One of the largest full service 100% Hand Wash in the Hemet-San Jacinto Valley offers variety of services
Services Offered:
Full Service 100% Hand Wash
Dually’s and most double tire vehicles washed on line
Oil Change – Castrol name brand oil center
Window Tint – Fully computerized window tint system
Auto Detail and advance custom auto detailing center
Windshield Crack-Chip repair
Smog Shop
Sandwich shop and food snack center opening soon
Mobile Wash and Detailing available, but not serving
Water recycle system Spot Free rinse
New 30 HP Vacuum Dual Vacuum
Dual vacuum system Dual air compressor system
Custom Built Proto-Vest 60 HP Wind-Shear air drying system
Multiple office space and storage spaces
Office with newly upgraded Kitchen, Fireplace, Jacuzzi and more
64 Video camera surveillance system
SEE FLYER FOR DETAILS

Financial

  • Asking Price: $2,290,000
  • Cash Flow: N/A
  • Gross Revenue: N/A
  • EBITDA: N/A
  • FF&E: N/A
  • Inventory: N/A
  • Inventory Included: N/A
  • Established: N/A

Why is the Current Owner Selling The Business?

There are all kinds of reasons why individuals decide to sell companies. However, the genuine reason and the one they tell you might be 2 absolutely different things. As an example, they may say "I have way too many other obligations" or "I am retiring". For numerous sellers, these reasons are valid. However, for some, these might just be excuses to try to conceal the reality of changing demographics, increased competition, current reduction in earnings, or a range of other factors. This is why it is extremely vital that you not depend totally on a vendor's word, however rather, use the seller's answer combined with your total due diligence. This will repaint a more practical image of the business's current circumstance.

Existing Debts and Future Obligations

If the current entity is in debt, which lots of companies are, then you will have reason to consider this when valuating/preparing your offer. Many companies borrow money in order to cover things such as supplies, payroll, accounts payable, etc. Keep in mind that in some cases this can mean that revenue margins are too thin. Numerous businesses fall under a revolving door of taking loans as a way to pay back various other loans. In addition to debts, there may likewise be future commitments to think about. There may be an outstanding lease on equipment or the structure where the business resides. The business might have existing agreements with suppliers that should be met or may result in penalties if terminated early.
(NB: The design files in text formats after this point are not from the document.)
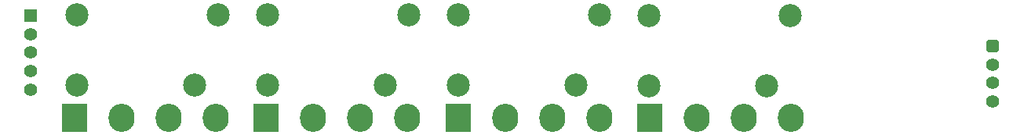
<source format=gbr>
G04*
G04 #@! TF.GenerationSoftware,Altium Limited,Altium Designer,23.0.1 (38)*
G04*
G04 Layer_Color=255*
%FSLAX25Y25*%
%MOIN*%
G70*
G04*
G04 #@! TF.SameCoordinates,3E06254A-0F58-42D6-91FB-0DF0C2053515*
G04*
G04*
G04 #@! TF.FilePolarity,Positive*
G04*
G01*
G75*
%ADD42R,0.11000X0.12000*%
%ADD43O,0.11000X0.12000*%
%ADD44C,0.09843*%
%ADD45C,0.05512*%
G04:AMPARAMS|DCode=46|XSize=55.12mil|YSize=55.12mil|CornerRadius=13.78mil|HoleSize=0mil|Usage=FLASHONLY|Rotation=270.000|XOffset=0mil|YOffset=0mil|HoleType=Round|Shape=RoundedRectangle|*
%AMROUNDEDRECTD46*
21,1,0.05512,0.02756,0,0,270.0*
21,1,0.02756,0.05512,0,0,270.0*
1,1,0.02756,-0.01378,-0.01378*
1,1,0.02756,-0.01378,0.01378*
1,1,0.02756,0.01378,0.01378*
1,1,0.02756,0.01378,-0.01378*
%
%ADD46ROUNDEDRECTD46*%
%ADD47R,0.05512X0.05512*%
D42*
X609480Y440980D02*
D03*
X364961Y440961D02*
D03*
X527994Y440994D02*
D03*
X446494D02*
D03*
D43*
X669520Y441020D02*
D03*
X649486Y440986D02*
D03*
X629480Y440980D02*
D03*
X425000Y441000D02*
D03*
X404967Y440967D02*
D03*
X384961Y440961D02*
D03*
X588033Y441033D02*
D03*
X568000Y441000D02*
D03*
X547994Y440994D02*
D03*
X466494D02*
D03*
X486500Y441000D02*
D03*
X506533Y441033D02*
D03*
D44*
X609000Y484500D02*
D03*
X669000D02*
D03*
X659000Y454500D02*
D03*
X609000D02*
D03*
X366000Y455000D02*
D03*
X416000D02*
D03*
X426000Y485000D02*
D03*
X366000D02*
D03*
X447000D02*
D03*
X507000D02*
D03*
X497000Y455000D02*
D03*
X447000D02*
D03*
X528000Y485000D02*
D03*
X588000D02*
D03*
X578000Y455000D02*
D03*
X528000D02*
D03*
D45*
X755000Y448000D02*
D03*
Y455874D02*
D03*
Y463748D02*
D03*
X346500Y453004D02*
D03*
Y460878D02*
D03*
Y468752D02*
D03*
Y476626D02*
D03*
D46*
X755000Y471622D02*
D03*
D47*
X346500Y484500D02*
D03*
M02*

</source>
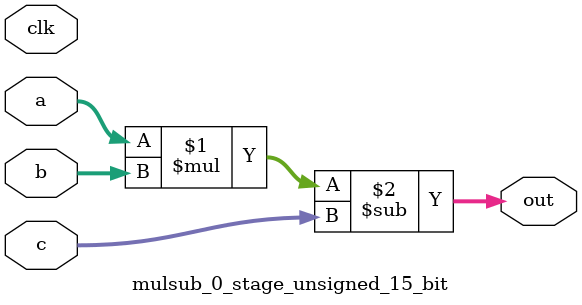
<source format=sv>
(* use_dsp = "yes" *) module mulsub_0_stage_unsigned_15_bit(
	input  [14:0] a,
	input  [14:0] b,
	input  [14:0] c,
	output [14:0] out,
	input clk);

	assign out = (a * b) - c;
endmodule

</source>
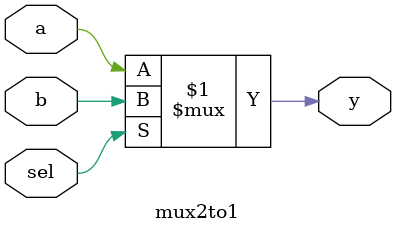
<source format=v>
module mux2to1 (
    input wire a,       
    input wire b,        
    input wire sel,      
    output wire y        
);
    assign y = sel ? b : a;
endmodule


</source>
Understanding the Customer Base, Competition and Area Demographics

Exactly how do companies in the area attract new consumers? Most times, businesses have repeat customers, which form the core of their daily earnings. Particular elements such as new competitors sprouting up around the area, roadway building, and staff turn over can influence repeat consumers as well as adversely impact future profits. One essential thing to take into consideration is the area of the business. Is it in an extremely trafficked shopping center, or is it concealed from the highway? Certainly, the more people that see the business regularly, the better the opportunity to build a returning customer base. A last thought is the general area demographics. Is the business situated in a densely populated city, or is it situated on the outskirts of town? How might the neighborhood mean home earnings impact future revenue potential?